Oireachtas Joint and Select Committees
Wednesday, 15 October 2025
Joint Oireachtas Committee on Foreign Affairs and Trade
Binding Treaty on Business and Human Rights at the United Nations: Discussion
2:00 am
Alice-Mary Higgins (Independent)
I thank the witnesses for their presentations and for the work they have been doing in their specific actions and in their advocacy as they have described. It is important to acknowledge from social rights and environmental perspectives that indigenous peoples occupy a small portion of the world, but a huge portion of the world's biodiversity and environmental richness has been in areas where indigenous peoples have been the stewards of that land. That is a testament to the contribution indigenous peoples have been making to the understanding of what matters, what things are important, and what needs to be valued and protected.
I want to raise two matters. First, what needs to shift in the negotiations happening next week and the next one or two negotiations building to 2027? Dr. O'Connell mentioned the widening of the treaty to cover all businesses rather than the large corporations. Has that been used as an excuse to have weaker provisions? Is there any need to push back and say that stronger provisions are needed regarding larger corporations?

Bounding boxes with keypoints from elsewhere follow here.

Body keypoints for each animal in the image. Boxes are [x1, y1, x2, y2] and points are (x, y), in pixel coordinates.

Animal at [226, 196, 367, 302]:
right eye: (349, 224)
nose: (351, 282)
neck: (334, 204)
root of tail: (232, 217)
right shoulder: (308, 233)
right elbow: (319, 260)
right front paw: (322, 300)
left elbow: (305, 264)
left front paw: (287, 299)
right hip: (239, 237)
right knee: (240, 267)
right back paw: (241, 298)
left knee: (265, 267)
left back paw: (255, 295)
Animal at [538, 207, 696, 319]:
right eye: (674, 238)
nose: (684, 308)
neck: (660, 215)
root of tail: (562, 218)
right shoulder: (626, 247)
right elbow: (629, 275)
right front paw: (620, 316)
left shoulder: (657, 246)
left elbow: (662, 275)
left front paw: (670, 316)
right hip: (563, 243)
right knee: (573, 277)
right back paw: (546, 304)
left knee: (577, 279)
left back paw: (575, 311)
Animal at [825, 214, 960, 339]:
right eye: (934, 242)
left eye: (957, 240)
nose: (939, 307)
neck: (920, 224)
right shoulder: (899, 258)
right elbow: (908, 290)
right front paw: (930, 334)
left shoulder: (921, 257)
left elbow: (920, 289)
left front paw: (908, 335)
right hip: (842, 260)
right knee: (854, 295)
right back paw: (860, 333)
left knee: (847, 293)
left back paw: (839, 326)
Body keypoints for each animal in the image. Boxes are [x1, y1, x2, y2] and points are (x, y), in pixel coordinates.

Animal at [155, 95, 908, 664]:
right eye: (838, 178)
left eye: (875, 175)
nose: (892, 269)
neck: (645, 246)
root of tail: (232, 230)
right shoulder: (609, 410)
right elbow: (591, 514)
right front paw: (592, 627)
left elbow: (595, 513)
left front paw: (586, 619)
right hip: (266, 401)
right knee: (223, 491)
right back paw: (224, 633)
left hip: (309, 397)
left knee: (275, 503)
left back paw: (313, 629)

Second, it seems that Europe needs to move the dial on the enforceability issue. Dr. O'Connell might comment on how the enforceability was weakened in the omnibus legislation. I know that I and others were following these negotiations for years. We finally came up with something. The Minister, Deputy Dara Calleary, and others were there negotiating it, and suddenly, in two months, we have this fast-tracked omnibus Bill that seems to take an axe to much of it. Considering some of those components of enforceability, how do we move this past an aspiration?
I ask Mr. Jiménez Villalta and others about the importance of enforceable measures. He has described specifically the use of legal instruments or intimidation through legal instruments by corporations to criminalise indigenous peoples on their own land. He mentioned that, even with the current government in Guatemala being more willing, there is a difficulty. Perhaps he might comment on things like the investor-state dispute settlement, ISDS cases. I know investor-state cases have been taken against Guatemala to perhaps intimidate governments from taking regulatory steps and measures and even enforcing their own laws against corporations. We know those kinds of international instruments are being used in a way by companies to make it harder for countries to enforce their own laws, yet we do not have a comparable international instrument which is a binding treaty and enforceable. How important is a counterbalance to the kinds of instruments that are being used and abused, sadly, particularly by mining and extractive industries?

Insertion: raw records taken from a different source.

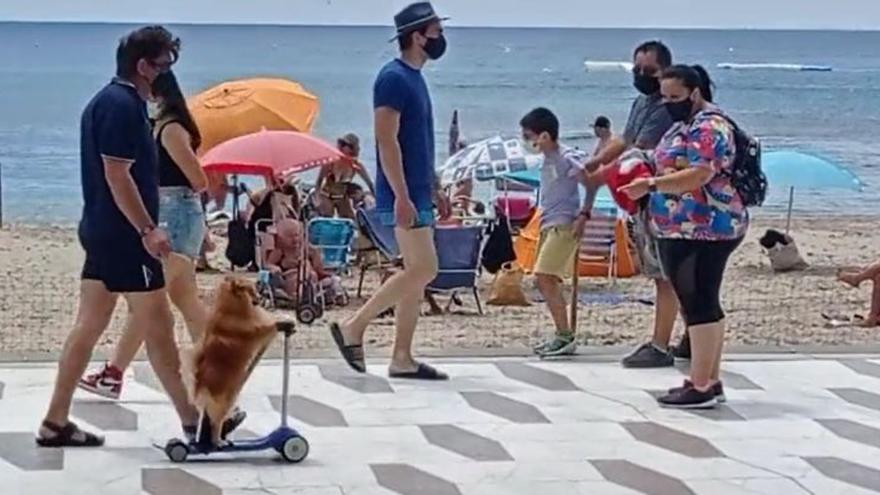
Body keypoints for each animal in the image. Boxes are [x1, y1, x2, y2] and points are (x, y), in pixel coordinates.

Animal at [191, 276, 276, 446]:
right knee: (216, 423)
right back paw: (218, 441)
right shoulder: (253, 331)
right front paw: (282, 323)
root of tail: (202, 386)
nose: (261, 296)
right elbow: (264, 328)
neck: (232, 307)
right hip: (227, 400)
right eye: (251, 290)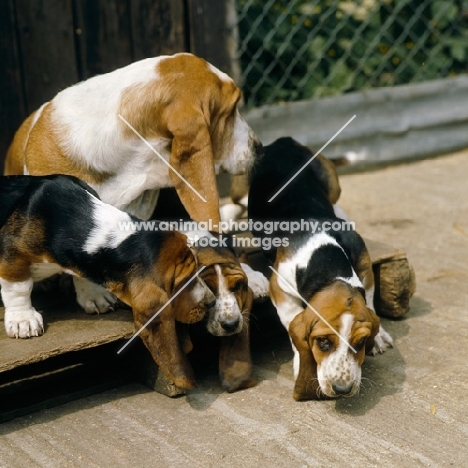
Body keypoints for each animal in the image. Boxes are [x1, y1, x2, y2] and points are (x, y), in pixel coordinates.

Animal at [0, 174, 216, 390]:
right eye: (183, 282)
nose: (212, 301)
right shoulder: (12, 256)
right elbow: (18, 287)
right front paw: (22, 319)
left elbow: (82, 275)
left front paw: (95, 297)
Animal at [247, 137, 394, 400]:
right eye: (322, 342)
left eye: (360, 342)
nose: (342, 389)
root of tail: (284, 141)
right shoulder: (279, 287)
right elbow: (292, 320)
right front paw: (300, 363)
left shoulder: (365, 267)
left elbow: (369, 299)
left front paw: (379, 337)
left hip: (332, 181)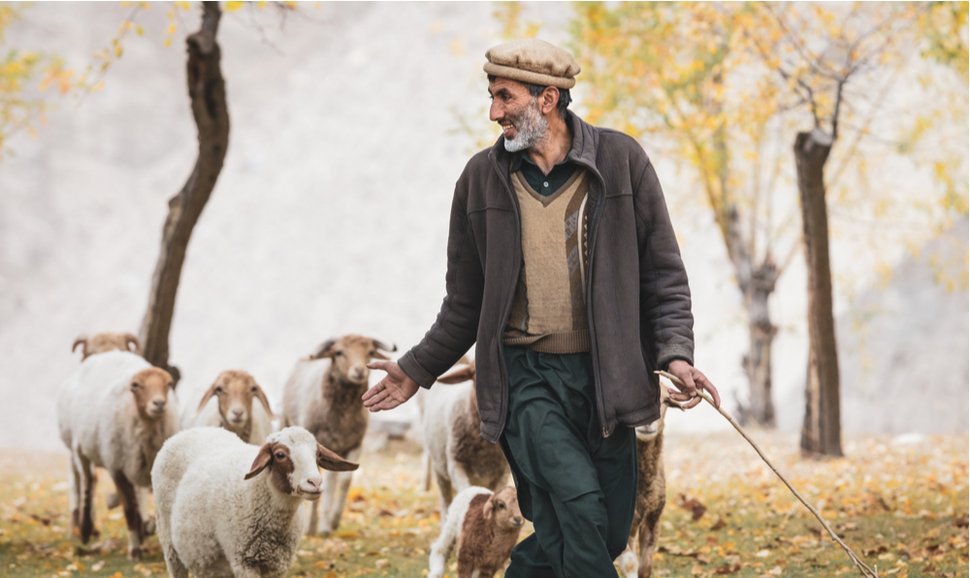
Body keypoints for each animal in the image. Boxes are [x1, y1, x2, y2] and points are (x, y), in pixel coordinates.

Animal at [56, 348, 179, 556]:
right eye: (136, 385)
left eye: (168, 383)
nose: (159, 403)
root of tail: (109, 352)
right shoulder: (116, 467)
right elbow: (128, 508)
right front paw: (134, 549)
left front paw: (143, 531)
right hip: (80, 448)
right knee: (88, 482)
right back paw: (85, 530)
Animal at [153, 424, 358, 576]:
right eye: (280, 455)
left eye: (318, 455)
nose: (315, 482)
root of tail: (190, 430)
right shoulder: (245, 562)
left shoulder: (276, 566)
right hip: (169, 542)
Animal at [280, 332, 398, 536]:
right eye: (339, 352)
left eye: (370, 352)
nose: (359, 371)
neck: (342, 420)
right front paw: (311, 528)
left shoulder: (355, 444)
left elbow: (344, 481)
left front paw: (333, 521)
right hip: (285, 421)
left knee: (332, 482)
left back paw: (326, 525)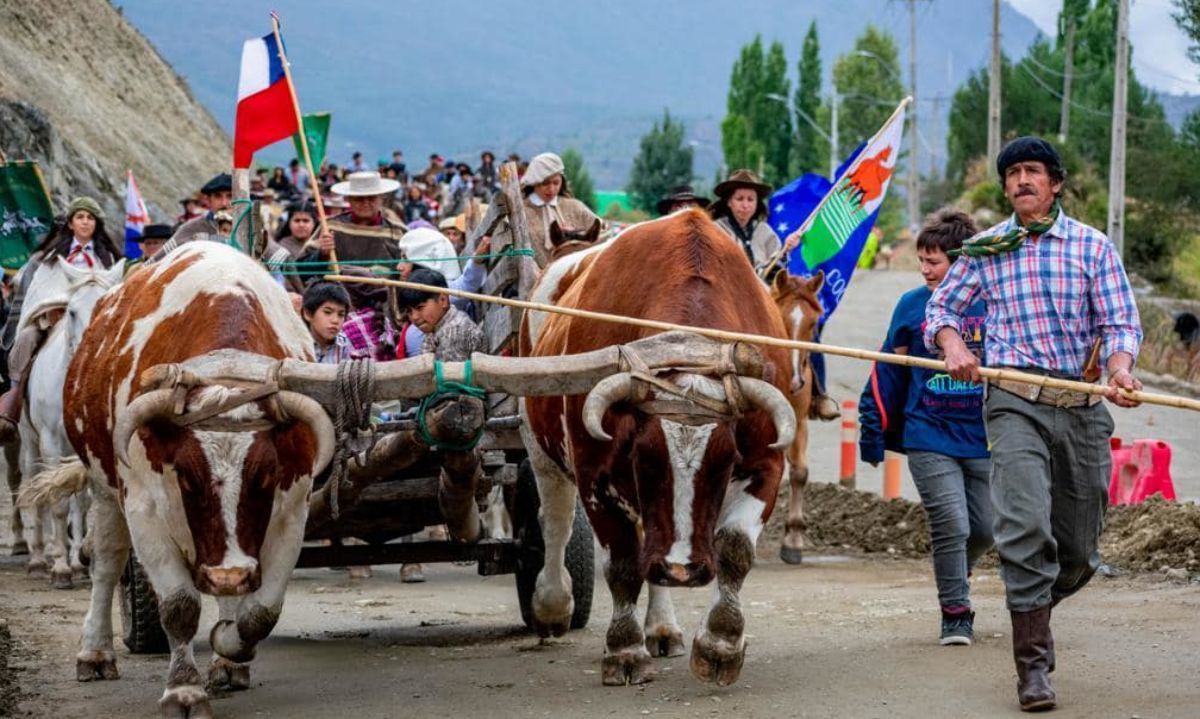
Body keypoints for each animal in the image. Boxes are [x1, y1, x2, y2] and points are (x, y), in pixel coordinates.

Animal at [17, 261, 124, 588]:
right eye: (73, 312)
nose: (94, 349)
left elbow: (83, 503)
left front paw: (79, 563)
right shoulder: (51, 442)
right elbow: (58, 503)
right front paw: (61, 568)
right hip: (30, 443)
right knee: (32, 485)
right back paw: (39, 558)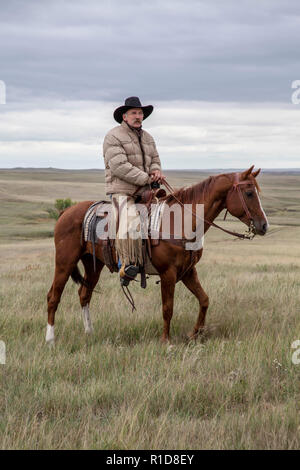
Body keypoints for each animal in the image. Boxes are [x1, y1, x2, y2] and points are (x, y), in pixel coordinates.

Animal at [45, 166, 268, 346]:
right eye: (249, 193)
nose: (264, 226)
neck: (179, 222)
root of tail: (65, 212)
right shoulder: (168, 273)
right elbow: (167, 308)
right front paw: (165, 340)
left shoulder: (188, 272)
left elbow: (204, 300)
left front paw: (195, 333)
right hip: (65, 262)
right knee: (53, 296)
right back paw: (50, 339)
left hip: (93, 265)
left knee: (84, 294)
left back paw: (89, 332)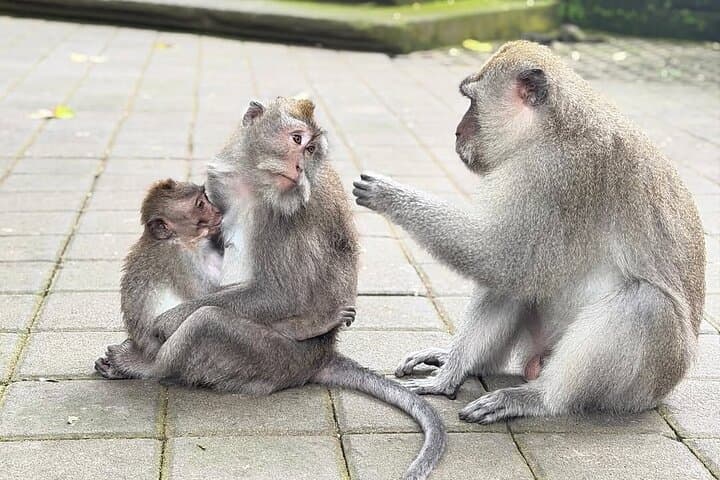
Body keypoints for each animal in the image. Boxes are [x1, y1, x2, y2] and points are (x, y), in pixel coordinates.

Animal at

Will Mr. Jiménez Villalta and Ms Quijano, if she wants to speak on this, comment on his concerns about the near future, particularly in a period when it seems that mining has a competitive rush on minerals and precious minerals? That is a sector that maybe needs specific and strong measures and actions, and accountability where the minerals are being used, which we know is often Europe. France and other countries are holding seminars about where they are going to take the minerals from. It is important to track that and ensure that we have accountability at the point of use of these precious minerals and not just at the point of extraction.